I’ve got Shin Splints; what do I do?

Shin splints, also called “Medial Tibial Stress Syndrome,” (MTSS) is caused when the muscles of your lower leg pull too hard on your bone, causing local pain and inflammation. Over half of all leg pain in athletes is caused from shin splints. Up to 1/3 of runners and soldiers experience shin splints at some point in their lifetime.

MTSS is an overuse injury frequently seen in sports involving running, jumping, or frequent stopping & starting, i.e. field hockey, soccer and cross-country. Shin splints do not occur overnight but over a period of time, often show up during the first two or three weeks of training for a new season. Shin splints can occur when there are changes to your exercise regimen, such as an increase in activity, change in shoes or a change in the surface you play on. Some doctors refer to these training areas as “the terrible toos,” – too much, too hard, too long, too fast.

Symptoms of shin splints include tenderness or pain over the inside lower portion of your shin. The discomfort begins at the start of exercise and eases as you continue. Some patients report “bumps” when touching the inner portion of their leg bone. Be sure to tell your doctor if you experience weakness, numbness or cold feet during exercise or find a very small area of sensitivity.
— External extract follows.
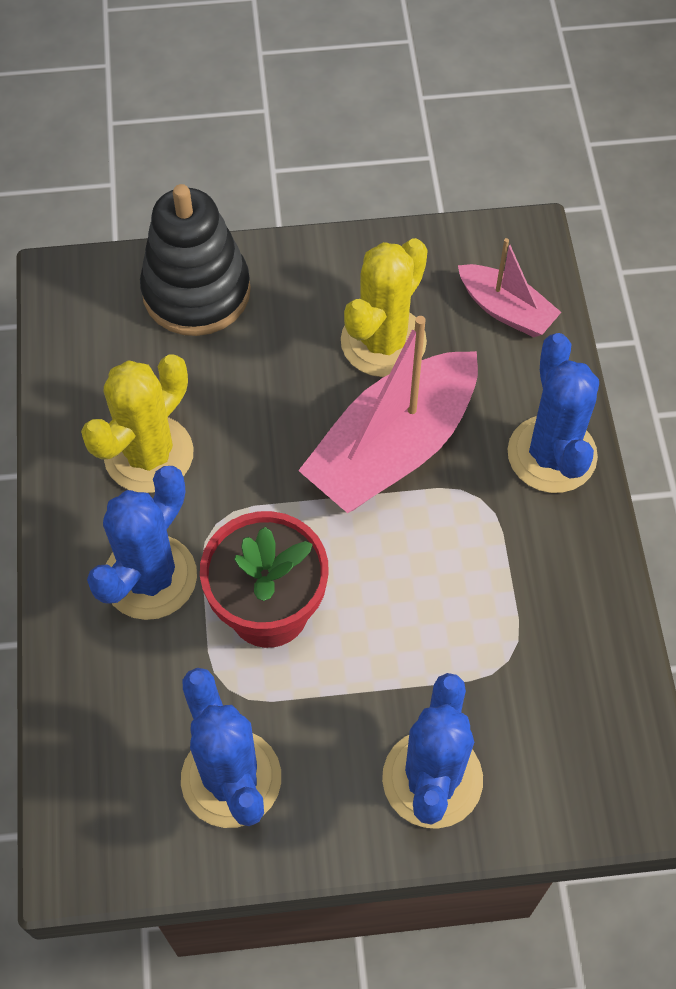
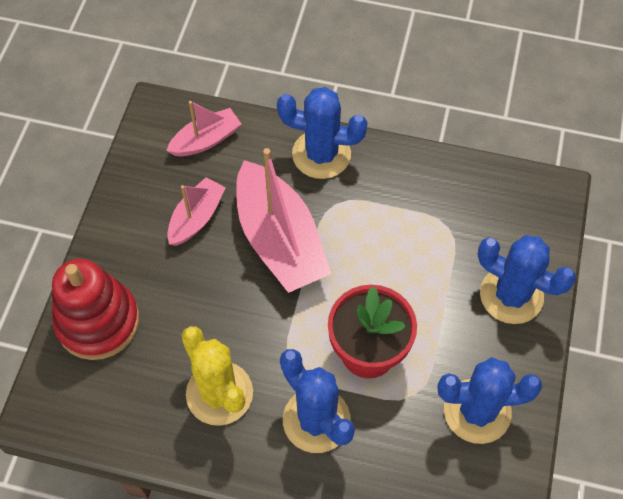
camera: 70 degrees left, 0 degrees up
black stacking toy [140,184,251,336] -> red stacking toy [52,259,139,360]
yellow cactus [341,238,428,377] -> pink boat [167,177,226,246]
Unfortunately, MTSS usually develops during a time when you are training heavily for a sport or an upcoming event. Continuing this activity will often lead to ongoing problems and decreased performance. Shin splints are now believed to be a forerunner to stress fracture, so adequate rest is critical. You may need to consider non-weight bearing cross training, such as using a stationary cycle or pool running.

When directed, your return to activity should start slowly, beginning with a 1/4 mile run and progressing by 1/4 mile each time you have no pain for two consecutive workouts. You should initially avoid running on hard or uneven surfaces and begin at a lower intensity and distance, increasing by no more than 10-15% per week- first increase distance, then pace, and avoid hard or unlevel surfaces, including hills.

Sports creams and home ice massage may provide some relief. Use ice after any activity. Patients who have flat feet are predisposed to developing shin splints and may need arch supports or orthotics. Avoid using heel cushions in your shoes, as they may increase the recurrence of this problem.